Comer echoed his colleague’s rhetoric, adding, “That is costly, implementing efficiency programs or building renewable power plants or biomass or whatever option you go with. We continue to be a leader in renewables, but (renewables) aren’t going to replace the need for baseline generation.”
It’s true the company is the de facto leader of green energy in the commonwealth, and that its latest generating station, Spurlock #4, uses clean coal technology.
But consider the type of fuel that will combust within Smith #1’s massive boiler unit: Fifty percent will come from the Hazard 9 mountaintop removal mine in Perry County, while the remaining 50 percent will come in the form of “gob,” aka “garbage of bituminous” — a nasty mixture of coal waste, tire rubber and supplemental biomass that emits six times the regular amount of mercury than freshly mined, top-grade coal, to the tune of 520,000 tons emitted per year over the plant’s projected 30-year lifespan.
In this context, being the greenest energy company in the commonwealth doesn’t amount to much when 97 percent of your total generative capacity is derived from discarded Michelins and junk coal.
In an editorial that ran in both The Courier-Journal and The Lexington Herald-Leader on May 16, Kentucky author and farmer Wendell Berry expressed his concern about the dangers Smith #1 will pose for generations to come:
“We know,” writes Berry, “that we are not talking here about organic wastes that would eventually degrade into harmlessness. We are talking about permanent poisons such as lead, mercury, cadmium, zinc, selenium, arsenic, thallium, molybdenum and boron — neurotoxins and carcinogens.”

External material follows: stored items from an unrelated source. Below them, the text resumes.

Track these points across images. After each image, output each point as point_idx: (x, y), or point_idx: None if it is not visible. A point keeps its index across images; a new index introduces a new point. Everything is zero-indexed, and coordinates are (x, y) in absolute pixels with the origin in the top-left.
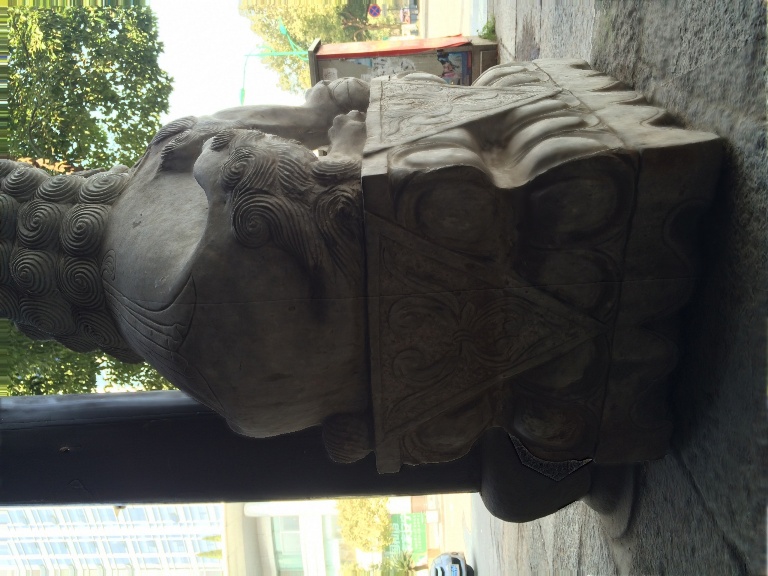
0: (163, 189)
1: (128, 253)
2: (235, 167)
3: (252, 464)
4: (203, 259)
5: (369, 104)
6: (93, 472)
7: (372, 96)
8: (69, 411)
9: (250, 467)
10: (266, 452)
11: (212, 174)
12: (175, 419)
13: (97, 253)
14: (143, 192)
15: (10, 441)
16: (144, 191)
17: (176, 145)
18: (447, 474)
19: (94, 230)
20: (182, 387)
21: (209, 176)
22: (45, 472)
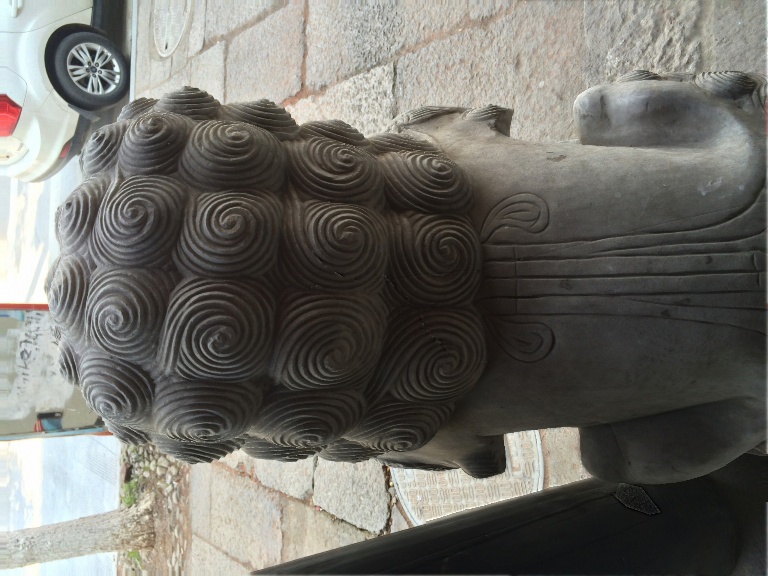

For what it’s worth, the Environmental Protection Agency agrees with Berry. In a letter to the U.S. Army Corps of Engineers, the EPA wrote that byproducts produced by Smith #1 “would result in significantly more emissions during its lifespan than more environmentally friendly preferred options,” and that alternative energy sources and efficiency measures “could reduce or even eliminate the need for new baseload capacity.”
Of course, EKPC’s intentions don’t amount to much in lieu of their financial situation. The aforementioned audit found that EKPC is nearly $1 billion in debt, primarily as a result of building new, increasingly expensive coal plants to compete with LG&E and Kentucky Utilities, and that its management needs to open its decision-making process to the people who pay into the co-op.
To that, Miranda Brown says, “I think that, over the years, the rural electric co-ops have changed dramatically from what they’re supposed to be. We need to start empowering people to run for their boards and become part of the decision-making structure, which is how they were originally designed. They’re democratic institutions, not like LG&E or KU. They have to answer to us.”